The honk of a horn startles me out of my reverie.
I speed up and wave to the impatient driver behind me, surprised to find myself on the Little Trace and nearly to the turn for Buck’s house, which sits well back in the hardwood forest in rural Tenisaw County. I’ve driven out here so many times that I can do it on autopilot, even after an almost thirty-year gap.

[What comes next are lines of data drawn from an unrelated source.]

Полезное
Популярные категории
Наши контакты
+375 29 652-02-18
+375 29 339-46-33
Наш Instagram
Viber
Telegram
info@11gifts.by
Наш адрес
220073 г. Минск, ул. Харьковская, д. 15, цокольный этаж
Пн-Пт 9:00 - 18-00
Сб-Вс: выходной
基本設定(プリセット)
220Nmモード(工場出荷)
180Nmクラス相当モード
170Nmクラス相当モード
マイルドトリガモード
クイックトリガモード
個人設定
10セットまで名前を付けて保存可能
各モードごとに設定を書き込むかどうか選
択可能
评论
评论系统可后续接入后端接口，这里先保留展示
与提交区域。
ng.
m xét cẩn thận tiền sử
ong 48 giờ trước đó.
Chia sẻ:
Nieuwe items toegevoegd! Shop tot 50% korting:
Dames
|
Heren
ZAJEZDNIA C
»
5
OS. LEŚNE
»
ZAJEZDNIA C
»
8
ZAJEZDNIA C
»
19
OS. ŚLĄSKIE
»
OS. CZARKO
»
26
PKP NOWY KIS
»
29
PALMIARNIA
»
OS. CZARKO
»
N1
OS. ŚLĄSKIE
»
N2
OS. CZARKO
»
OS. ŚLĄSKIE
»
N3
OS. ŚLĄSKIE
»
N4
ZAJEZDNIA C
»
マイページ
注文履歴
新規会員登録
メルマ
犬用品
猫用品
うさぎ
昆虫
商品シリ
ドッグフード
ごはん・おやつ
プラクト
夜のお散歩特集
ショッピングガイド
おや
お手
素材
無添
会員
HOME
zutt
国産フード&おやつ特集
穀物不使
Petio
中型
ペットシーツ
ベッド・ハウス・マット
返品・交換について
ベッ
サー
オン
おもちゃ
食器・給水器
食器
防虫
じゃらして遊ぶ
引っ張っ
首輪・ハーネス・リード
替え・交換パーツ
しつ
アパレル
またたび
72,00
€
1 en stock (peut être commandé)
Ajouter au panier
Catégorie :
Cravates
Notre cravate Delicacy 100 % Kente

The narrow gravel road arrows away from the black asphalt and runs through tall trees wearing the fresh pale green of spring. Back in those trees, Quinn Ferris sits in a house with a bed that will never again hold the weight of the man who built it. Handcrafted guitars hang on its walls—and a mandolin and a mandocello and two dulcimers—that will never have another note pulled from them by Buck’s gifted fingers. All because he threatened to slow down the gravy train of the bastards who run Bienville like their personal fiefdom. I dread facing Quinn in her grief and anger, but what choice do I have? If the Poker Club killed her husband, it’s because nobody ever planted themselves in their path and said, “This far, but no farther.” Am I that guy? My father never set himself against them. But if my brother had lived, he would have. If only for that reason, I realize, I must do it.